> _RECORDS PROVIDED_:
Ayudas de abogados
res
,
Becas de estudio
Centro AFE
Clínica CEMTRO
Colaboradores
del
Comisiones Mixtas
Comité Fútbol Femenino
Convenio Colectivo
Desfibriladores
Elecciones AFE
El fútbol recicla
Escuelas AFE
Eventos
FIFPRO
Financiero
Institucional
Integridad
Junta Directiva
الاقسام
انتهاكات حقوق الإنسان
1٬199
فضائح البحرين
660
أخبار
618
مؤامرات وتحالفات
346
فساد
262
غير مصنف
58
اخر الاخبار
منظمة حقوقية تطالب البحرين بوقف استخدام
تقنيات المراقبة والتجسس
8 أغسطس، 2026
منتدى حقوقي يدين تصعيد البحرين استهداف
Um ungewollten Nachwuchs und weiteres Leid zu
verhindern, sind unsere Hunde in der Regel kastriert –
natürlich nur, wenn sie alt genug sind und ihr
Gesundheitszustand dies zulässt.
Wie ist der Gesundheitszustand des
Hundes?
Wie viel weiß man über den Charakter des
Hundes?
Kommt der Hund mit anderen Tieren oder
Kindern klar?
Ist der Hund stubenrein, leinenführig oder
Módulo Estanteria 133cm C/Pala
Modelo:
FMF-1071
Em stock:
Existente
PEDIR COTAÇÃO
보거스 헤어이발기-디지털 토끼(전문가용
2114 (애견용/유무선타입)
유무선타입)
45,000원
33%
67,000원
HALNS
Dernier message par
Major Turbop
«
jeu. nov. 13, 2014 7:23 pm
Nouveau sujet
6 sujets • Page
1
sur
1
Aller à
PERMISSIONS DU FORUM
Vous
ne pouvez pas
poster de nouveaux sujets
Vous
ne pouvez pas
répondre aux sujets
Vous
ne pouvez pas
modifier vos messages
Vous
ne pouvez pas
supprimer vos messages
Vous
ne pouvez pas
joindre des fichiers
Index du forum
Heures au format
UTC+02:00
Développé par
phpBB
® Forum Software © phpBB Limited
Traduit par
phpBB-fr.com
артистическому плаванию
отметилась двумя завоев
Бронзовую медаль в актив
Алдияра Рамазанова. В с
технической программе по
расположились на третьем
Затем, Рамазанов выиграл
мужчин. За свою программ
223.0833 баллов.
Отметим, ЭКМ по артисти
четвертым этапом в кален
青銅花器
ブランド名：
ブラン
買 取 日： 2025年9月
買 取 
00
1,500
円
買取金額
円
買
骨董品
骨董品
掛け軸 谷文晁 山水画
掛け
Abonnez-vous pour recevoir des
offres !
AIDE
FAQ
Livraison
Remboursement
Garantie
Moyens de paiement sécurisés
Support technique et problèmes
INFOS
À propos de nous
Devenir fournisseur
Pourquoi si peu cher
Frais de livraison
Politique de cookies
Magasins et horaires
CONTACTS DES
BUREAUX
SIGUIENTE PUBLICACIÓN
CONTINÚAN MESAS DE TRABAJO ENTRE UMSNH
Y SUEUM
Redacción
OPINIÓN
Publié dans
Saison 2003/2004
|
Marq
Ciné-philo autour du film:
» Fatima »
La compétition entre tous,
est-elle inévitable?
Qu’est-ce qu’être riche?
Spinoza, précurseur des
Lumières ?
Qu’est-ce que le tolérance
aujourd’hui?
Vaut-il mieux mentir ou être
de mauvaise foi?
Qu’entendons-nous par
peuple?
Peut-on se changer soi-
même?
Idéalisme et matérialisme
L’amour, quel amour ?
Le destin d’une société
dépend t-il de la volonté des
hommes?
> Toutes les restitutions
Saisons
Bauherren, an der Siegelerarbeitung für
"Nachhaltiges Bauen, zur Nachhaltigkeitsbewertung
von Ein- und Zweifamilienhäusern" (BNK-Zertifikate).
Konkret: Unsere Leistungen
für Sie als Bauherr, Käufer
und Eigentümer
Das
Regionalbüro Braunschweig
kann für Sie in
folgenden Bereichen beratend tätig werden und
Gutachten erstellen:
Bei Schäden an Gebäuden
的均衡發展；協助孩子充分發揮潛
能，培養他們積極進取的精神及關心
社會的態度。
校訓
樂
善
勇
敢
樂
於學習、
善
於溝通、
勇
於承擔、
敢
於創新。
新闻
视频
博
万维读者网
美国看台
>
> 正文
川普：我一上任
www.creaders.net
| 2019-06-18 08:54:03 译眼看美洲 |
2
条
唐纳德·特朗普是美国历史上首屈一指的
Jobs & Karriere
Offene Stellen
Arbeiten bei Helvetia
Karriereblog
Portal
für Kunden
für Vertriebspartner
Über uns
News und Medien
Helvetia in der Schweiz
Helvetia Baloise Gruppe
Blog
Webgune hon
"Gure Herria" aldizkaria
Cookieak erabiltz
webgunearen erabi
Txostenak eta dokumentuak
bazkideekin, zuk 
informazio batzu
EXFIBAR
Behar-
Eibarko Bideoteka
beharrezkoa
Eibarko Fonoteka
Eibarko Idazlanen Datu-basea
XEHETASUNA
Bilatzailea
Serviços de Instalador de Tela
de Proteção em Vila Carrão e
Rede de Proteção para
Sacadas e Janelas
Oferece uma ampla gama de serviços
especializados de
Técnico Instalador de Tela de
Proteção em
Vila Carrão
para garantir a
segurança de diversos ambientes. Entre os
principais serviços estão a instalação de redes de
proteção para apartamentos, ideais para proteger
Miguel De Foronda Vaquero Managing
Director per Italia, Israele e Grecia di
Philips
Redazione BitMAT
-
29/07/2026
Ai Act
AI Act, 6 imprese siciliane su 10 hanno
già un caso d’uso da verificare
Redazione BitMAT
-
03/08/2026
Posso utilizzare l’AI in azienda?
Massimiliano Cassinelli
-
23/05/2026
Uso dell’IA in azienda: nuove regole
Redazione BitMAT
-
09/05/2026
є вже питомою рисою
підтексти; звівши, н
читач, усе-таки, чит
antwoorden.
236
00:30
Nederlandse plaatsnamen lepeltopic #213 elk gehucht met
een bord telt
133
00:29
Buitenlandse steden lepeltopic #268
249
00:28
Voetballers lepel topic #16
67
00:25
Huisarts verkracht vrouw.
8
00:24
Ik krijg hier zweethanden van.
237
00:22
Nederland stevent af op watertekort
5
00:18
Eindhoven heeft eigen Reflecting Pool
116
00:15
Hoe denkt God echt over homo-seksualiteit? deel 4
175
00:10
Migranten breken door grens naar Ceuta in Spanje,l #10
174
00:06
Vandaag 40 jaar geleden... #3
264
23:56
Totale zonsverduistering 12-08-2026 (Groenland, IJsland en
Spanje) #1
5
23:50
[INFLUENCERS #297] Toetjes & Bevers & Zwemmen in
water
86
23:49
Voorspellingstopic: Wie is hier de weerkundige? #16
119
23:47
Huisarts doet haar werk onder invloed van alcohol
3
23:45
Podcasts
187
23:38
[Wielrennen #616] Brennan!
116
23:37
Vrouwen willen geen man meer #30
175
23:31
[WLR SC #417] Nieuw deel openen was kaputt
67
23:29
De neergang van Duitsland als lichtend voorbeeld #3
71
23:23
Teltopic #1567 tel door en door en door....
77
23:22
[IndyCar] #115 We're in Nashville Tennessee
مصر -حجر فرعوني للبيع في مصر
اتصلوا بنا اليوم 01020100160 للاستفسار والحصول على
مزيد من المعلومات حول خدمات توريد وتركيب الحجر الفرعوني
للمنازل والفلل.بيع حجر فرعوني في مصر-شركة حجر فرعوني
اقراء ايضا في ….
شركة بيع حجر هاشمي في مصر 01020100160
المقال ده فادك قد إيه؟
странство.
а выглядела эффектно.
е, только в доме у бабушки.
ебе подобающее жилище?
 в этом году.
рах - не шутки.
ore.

> _TASK PROMPT_:
The data should be copied out in full, exactly as it reads.

> _RESPONSE TO THIS EXERCISE_:
Ayudas de abogados
res
,
Becas de estudio
Centro AFE
Clínica CEMTRO
Colaboradores
del
Comisiones Mixtas
Comité Fútbol Femenino
Convenio Colectivo
Desfibriladores
Elecciones AFE
El fútbol recicla
Escuelas AFE
Eventos
FIFPRO
Financiero
Institucional
Integridad
Junta Directiva
الاقسام
انتهاكات حقوق الإنسان
1٬199
فضائح البحرين
660
أخبار
618
مؤامرات وتحالفات
346
فساد
262
غير مصنف
58
اخر الاخبار
منظمة حقوقية تطالب البحرين بوقف استخدام
تقنيات المراقبة والتجسس
8 أغسطس، 2026
منتدى حقوقي يدين تصعيد البحرين استهداف
Um ungewollten Nachwuchs und weiteres Leid zu
verhindern, sind unsere Hunde in der Regel kastriert –
natürlich nur, wenn sie alt genug sind und ihr
Gesundheitszustand dies zulässt.
Wie ist der Gesundheitszustand des
Hundes?
Wie viel weiß man über den Charakter des
Hundes?
Kommt der Hund mit anderen Tieren oder
Kindern klar?
Ist der Hund stubenrein, leinenführig oder
Módulo Estanteria 133cm C/Pala
Modelo:
FMF-1071
Em stock:
Existente
PEDIR COTAÇÃO
보거스 헤어이발기-디지털 토끼(전문가용
2114 (애견용/유무선타입)
유무선타입)
45,000원
33%
67,000원
HALNS
Dernier message par
Major Turbop
«
jeu. nov. 13, 2014 7:23 pm
Nouveau sujet
6 sujets • Page
1
sur
1
Aller à
PERMISSIONS DU FORUM
Vous
ne pouvez pas
poster de nouveaux sujets
Vous
ne pouvez pas
répondre aux sujets
Vous
ne pouvez pas
modifier vos messages
Vous
ne pouvez pas
supprimer vos messages
Vous
ne pouvez pas
joindre des fichiers
Index du forum
Heures au format
UTC+02:00
Développé par
phpBB
® Forum Software © phpBB Limited
Traduit par
phpBB-fr.com
артистическому плаванию
отметилась двумя завоев
Бронзовую медаль в актив
Алдияра Рамазанова. В с
технической программе по
расположились на третьем
Затем, Рамазанов выиграл
мужчин. За свою программ
223.0833 баллов.
Отметим, ЭКМ по артисти
четвертым этапом в кален
青銅花器
ブランド名：
ブラン
買 取 日： 2025年9月
買 取 
00
1,500
円
買取金額
円
買
骨董品
骨董品
掛け軸 谷文晁 山水画
掛け
Abonnez-vous pour recevoir des
offres !
AIDE
FAQ
Livraison
Remboursement
Garantie
Moyens de paiement sécurisés
Support technique et problèmes
INFOS
À propos de nous
Devenir fournisseur
Pourquoi si peu cher
Frais de livraison
Politique de cookies
Magasins et horaires
CONTACTS DES
BUREAUX
SIGUIENTE PUBLICACIÓN
CONTINÚAN MESAS DE TRABAJO ENTRE UMSNH
Y SUEUM
Redacción
OPINIÓN
Publié dans
Saison 2003/2004
|
Marq
Ciné-philo autour du film:
» Fatima »
La compétition entre tous,
est-elle inévitable?
Qu’est-ce qu’être riche?
Spinoza, précurseur des
Lumières ?
Qu’est-ce que le tolérance
aujourd’hui?
Vaut-il mieux mentir ou être
de mauvaise foi?
Qu’entendons-nous par
peuple?
Peut-on se changer soi-
même?
Idéalisme et matérialisme
L’amour, quel amour ?
Le destin d’une société
dépend t-il de la volonté des
hommes?
> Toutes les restitutions
Saisons
Bauherren, an der Siegelerarbeitung für
"Nachhaltiges Bauen, zur Nachhaltigkeitsbewertung
von Ein- und Zweifamilienhäusern" (BNK-Zertifikate).
Konkret: Unsere Leistungen
für Sie als Bauherr, Käufer
und Eigentümer
Das
Regionalbüro Braunschweig
kann für Sie in
folgenden Bereichen beratend tätig werden und
Gutachten erstellen:
Bei Schäden an Gebäuden
的均衡發展；協助孩子充分發揮潛
能，培養他們積極進取的精神及關心
社會的態度。
校訓
樂
善
勇
敢
樂
於學習、
善
於溝通、
勇
於承擔、
敢
於創新。
新闻
视频
博
万维读者网
美国看台
>
> 正文
川普：我一上任
www.creaders.net
| 2019-06-18 08:54:03 译眼看美洲 |
2
条
唐纳德·特朗普是美国历史上首屈一指的
Jobs & Karriere
Offene Stellen
Arbeiten bei Helvetia
Karriereblog
Portal
für Kunden
für Vertriebspartner
Über uns
News und Medien
Helvetia in der Schweiz
Helvetia Baloise Gruppe
Blog
Webgune hon
"Gure Herria" aldizkaria
Cookieak erabiltz
webgunearen erabi
Txostenak eta dokumentuak
bazkideekin, zuk 
informazio batzu
EXFIBAR
Behar-
Eibarko Bideoteka
beharrezkoa
Eibarko Fonoteka
Eibarko Idazlanen Datu-basea
XEHETASUNA
Bilatzailea
Serviços de Instalador de Tela
de Proteção em Vila Carrão e
Rede de Proteção para
Sacadas e Janelas
Oferece uma ampla gama de serviços
especializados de
Técnico Instalador de Tela de
Proteção em
Vila Carrão
para garantir a
segurança de diversos ambientes. Entre os
principais serviços estão a instalação de redes de
proteção para apartamentos, ideais para proteger
Miguel De Foronda Vaquero Managing
Director per Italia, Israele e Grecia di
Philips
Redazione BitMAT
-
29/07/2026
Ai Act
AI Act, 6 imprese siciliane su 10 hanno
già un caso d’uso da verificare
Redazione BitMAT
-
03/08/2026
Posso utilizzare l’AI in azienda?
Massimiliano Cassinelli
-
23/05/2026
Uso dell’IA in azienda: nuove regole
Redazione BitMAT
-
09/05/2026
є вже питомою рисою
підтексти; звівши, н
читач, усе-таки, чит
antwoorden.
236
00:30
Nederlandse plaatsnamen lepeltopic #213 elk gehucht met
een bord telt
133
00:29
Buitenlandse steden lepeltopic #268
249
00:28
Voetballers lepel topic #16
67
00:25
Huisarts verkracht vrouw.
8
00:24
Ik krijg hier zweethanden van.
237
00:22
Nederland stevent af op watertekort
5
00:18
Eindhoven heeft eigen Reflecting Pool
116
00:15
Hoe denkt God echt over homo-seksualiteit? deel 4
175
00:10
Migranten breken door grens naar Ceuta in Spanje,l #10
174
00:06
Vandaag 40 jaar geleden... #3
264
23:56
Totale zonsverduistering 12-08-2026 (Groenland, IJsland en
Spanje) #1
5
23:50
[INFLUENCERS #297] Toetjes & Bevers & Zwemmen in
water
86
23:49
Voorspellingstopic: Wie is hier de weerkundige? #16
119
23:47
Huisarts doet haar werk onder invloed van alcohol
3
23:45
Podcasts
187
23:38
[Wielrennen #616] Brennan!
116
23:37
Vrouwen willen geen man meer #30
175
23:31
[WLR SC #417] Nieuw deel openen was kaputt
67
23:29
De neergang van Duitsland als lichtend voorbeeld #3
71
23:23
Teltopic #1567 tel door en door en door....
77
23:22
[IndyCar] #115 We're in Nashville Tennessee
مصر -حجر فرعوني للبيع في مصر
اتصلوا بنا اليوم 01020100160 للاستفسار والحصول على
مزيد من المعلومات حول خدمات توريد وتركيب الحجر الفرعوني
للمنازل والفلل.بيع حجر فرعوني في مصر-شركة حجر فرعوني
اقراء ايضا في ….
شركة بيع حجر هاشمي في مصر 01020100160
المقال ده فادك قد إيه؟
странство.
а выглядела эффектно.
е, только в доме у бабушки.
ебе подобающее жилище?
 в этом году.
рах - не шутки.
ore.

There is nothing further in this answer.